# Remove adhesive



## NOPALITO24 (Jul 22, 2009)

Hey,

I either have an old roll of heat transfer tape to move the rhinestone pattern from the template to the garment- or used the wrong pressure and heat settings but I now have some
adhesive from the transfer tape on the garment after pressing. Does anyone know how to remove the adhesive from the garment? or how to use?

thanks.. any suggestions will be appreciated.


----------



## sjidohair (Apr 9, 2008)

Can you reheat the area and try to peel it or is a sticky mess?
Sandy jo


----------



## NOPALITO24 (Jul 22, 2009)

Thanks.. I will try this and figure out how to absorb the adhesive, its not a mess just a layer that you can see.

thanks again!


----------



## sjidohair (Apr 9, 2008)

Are you sure it is Transfer sheet glue or is a box where the press was? 

If it looks like a box where the press was it could be a moisture box, from loss of moisture when pressing the shirt.

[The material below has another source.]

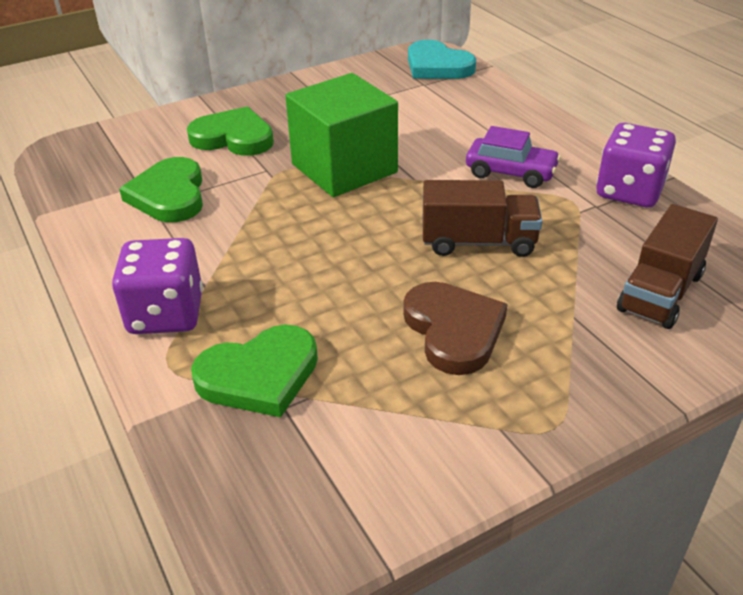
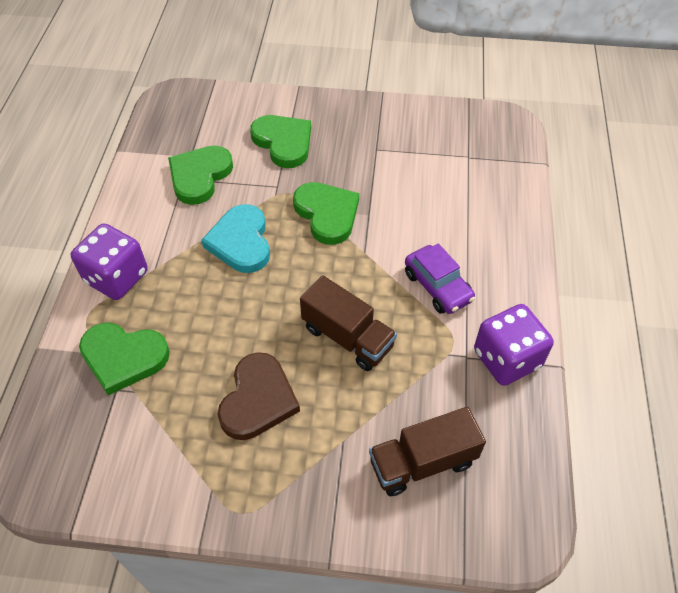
camera: 35 degrees right, 15 degrees up
(344, 168) = (327, 214): green cube -> green heart
(437, 66) = (498, 142): turquoise heart -> turquoise heart (241, 242)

Most of the time that comes back, you can also sprinkle a lil water on to force it back faster. Just a Thought.


----------



## BML Builder (Jul 8, 2008)

I had a tape that left some adhesive around the edges and what I did was put a piece of scrap material over the glue spot and pressed it with a household iron and it came off.


----------



## NOPALITO24 (Jul 22, 2009)

Thank you I will try this today.


----------



## wtjacj (Jul 5, 2010)

i have used a towel to remove glue before 
just put the towel over the glue and repress 
make sure your heat press platen is clean and glue free 
good luck


----------